Espero que estudie mi
solicitud y mi oferta con la seriedad con las que están hechas. Le ruego guarde
la máxima prudencia sobre el contenido de esta carta; ni usted ni yo merecemos
ser el asunto principal de las conversaciones del próximo domingo a los pies de
la escalinata del templo.
Con toda mi gratitud a
su discreción, se despide atentamente,
Olga
María Landaida, vda. de Bruckling
Estimada Srta.
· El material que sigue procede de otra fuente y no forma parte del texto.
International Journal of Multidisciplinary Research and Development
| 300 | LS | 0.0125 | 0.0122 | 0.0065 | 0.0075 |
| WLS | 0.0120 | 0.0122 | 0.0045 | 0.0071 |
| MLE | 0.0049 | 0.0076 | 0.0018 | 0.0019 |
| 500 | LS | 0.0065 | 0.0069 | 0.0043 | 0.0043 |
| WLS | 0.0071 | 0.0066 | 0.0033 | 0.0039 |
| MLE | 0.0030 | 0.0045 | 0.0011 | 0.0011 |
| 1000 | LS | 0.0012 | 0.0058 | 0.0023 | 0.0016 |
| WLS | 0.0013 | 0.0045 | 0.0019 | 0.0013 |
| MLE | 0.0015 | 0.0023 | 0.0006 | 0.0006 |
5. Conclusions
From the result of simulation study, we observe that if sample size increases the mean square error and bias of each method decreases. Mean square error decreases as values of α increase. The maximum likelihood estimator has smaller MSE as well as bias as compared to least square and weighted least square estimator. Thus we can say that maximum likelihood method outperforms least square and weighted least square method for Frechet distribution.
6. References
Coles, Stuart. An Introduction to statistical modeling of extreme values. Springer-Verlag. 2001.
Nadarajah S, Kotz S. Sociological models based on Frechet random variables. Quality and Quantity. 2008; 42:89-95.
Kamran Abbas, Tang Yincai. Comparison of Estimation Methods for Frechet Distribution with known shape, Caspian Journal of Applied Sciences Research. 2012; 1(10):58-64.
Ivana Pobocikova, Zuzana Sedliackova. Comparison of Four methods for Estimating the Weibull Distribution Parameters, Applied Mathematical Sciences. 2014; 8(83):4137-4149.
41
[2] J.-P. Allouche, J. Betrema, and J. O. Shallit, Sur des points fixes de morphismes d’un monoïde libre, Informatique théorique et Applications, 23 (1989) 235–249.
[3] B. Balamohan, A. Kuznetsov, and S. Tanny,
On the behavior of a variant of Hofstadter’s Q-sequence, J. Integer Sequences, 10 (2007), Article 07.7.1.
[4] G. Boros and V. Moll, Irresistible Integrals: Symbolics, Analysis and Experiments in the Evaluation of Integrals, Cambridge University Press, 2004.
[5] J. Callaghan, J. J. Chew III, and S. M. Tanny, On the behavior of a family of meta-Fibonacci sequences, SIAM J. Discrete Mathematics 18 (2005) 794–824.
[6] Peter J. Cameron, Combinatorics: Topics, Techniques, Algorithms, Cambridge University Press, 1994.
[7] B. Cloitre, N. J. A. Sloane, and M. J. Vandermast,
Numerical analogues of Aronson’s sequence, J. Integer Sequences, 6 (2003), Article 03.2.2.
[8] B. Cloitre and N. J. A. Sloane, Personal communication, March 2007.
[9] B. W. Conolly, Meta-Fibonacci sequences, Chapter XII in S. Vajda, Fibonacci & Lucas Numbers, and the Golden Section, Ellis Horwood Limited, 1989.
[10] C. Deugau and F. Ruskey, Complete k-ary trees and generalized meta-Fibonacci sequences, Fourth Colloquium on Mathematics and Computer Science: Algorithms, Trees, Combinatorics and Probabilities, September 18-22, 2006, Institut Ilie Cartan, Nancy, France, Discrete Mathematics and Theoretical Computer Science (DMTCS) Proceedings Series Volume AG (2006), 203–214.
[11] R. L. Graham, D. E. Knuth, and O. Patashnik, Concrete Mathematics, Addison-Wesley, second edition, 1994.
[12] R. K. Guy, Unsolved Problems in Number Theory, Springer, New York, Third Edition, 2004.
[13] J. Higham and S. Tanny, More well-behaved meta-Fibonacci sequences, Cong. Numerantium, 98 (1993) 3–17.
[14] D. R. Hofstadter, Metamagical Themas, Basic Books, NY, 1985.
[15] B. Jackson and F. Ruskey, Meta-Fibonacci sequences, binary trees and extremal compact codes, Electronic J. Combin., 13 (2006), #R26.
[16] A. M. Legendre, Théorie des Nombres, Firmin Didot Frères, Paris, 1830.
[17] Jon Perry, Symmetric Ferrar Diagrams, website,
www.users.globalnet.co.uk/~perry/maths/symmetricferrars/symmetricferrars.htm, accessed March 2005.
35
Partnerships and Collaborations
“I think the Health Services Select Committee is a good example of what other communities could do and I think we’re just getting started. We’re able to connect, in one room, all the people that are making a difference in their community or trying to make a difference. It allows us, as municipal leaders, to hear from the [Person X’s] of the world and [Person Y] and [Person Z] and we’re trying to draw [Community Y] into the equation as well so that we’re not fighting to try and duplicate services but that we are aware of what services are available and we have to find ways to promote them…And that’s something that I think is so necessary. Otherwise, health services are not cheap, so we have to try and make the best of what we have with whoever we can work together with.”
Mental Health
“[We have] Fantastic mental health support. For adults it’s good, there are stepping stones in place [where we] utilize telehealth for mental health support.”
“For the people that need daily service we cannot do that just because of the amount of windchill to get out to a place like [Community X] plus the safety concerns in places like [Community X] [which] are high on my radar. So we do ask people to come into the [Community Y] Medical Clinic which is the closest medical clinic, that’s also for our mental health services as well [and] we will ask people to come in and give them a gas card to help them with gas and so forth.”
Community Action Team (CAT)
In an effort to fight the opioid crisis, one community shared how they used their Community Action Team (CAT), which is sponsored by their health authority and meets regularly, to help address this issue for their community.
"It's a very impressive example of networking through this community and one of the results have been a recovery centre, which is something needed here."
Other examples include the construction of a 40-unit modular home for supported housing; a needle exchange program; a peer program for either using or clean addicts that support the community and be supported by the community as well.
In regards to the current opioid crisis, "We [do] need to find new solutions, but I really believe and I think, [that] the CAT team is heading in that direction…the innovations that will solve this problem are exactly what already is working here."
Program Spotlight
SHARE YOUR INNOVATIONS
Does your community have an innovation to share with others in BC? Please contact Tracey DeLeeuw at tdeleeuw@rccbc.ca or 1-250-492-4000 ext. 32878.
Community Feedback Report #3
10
Olga:
Permítame indicarle que
no he podido atender su petición a pesar de que usted me lo exponía en su
misiva tan educadamente.
Como usted bien conoce,
no acostumbro a frecuentar los dominios del padre Anselmo ya que mis ideas
políticas y opiniones religiosas así me lo demandan. Sin embargo, la sacristía
parroquial no dispone aún de teléfono, ese nuevo invento tan en boga en estos
últimos tiempos, y no me ha quedado más remedio que acudir a la iglesia. El
cura la tuvo presente a usted en los más de ciento cincuenta santos y señas que
debió de hacer en el tiempo que tardé para exponerle la situación. Me temo que
este domingo su nombre y el mío estarán en boca de todos los ciudadanos de la
villa, puesto que constan ya clavados en la puerta.
Sin más dilación me
despido no sin antes rogarle que en adelante, y para cualquier correspondencia
sobre su particular o sobre Enlatados Landaida, utilice el nuevo nombre de Olga
María Landaida, sra. de Damián Márquez.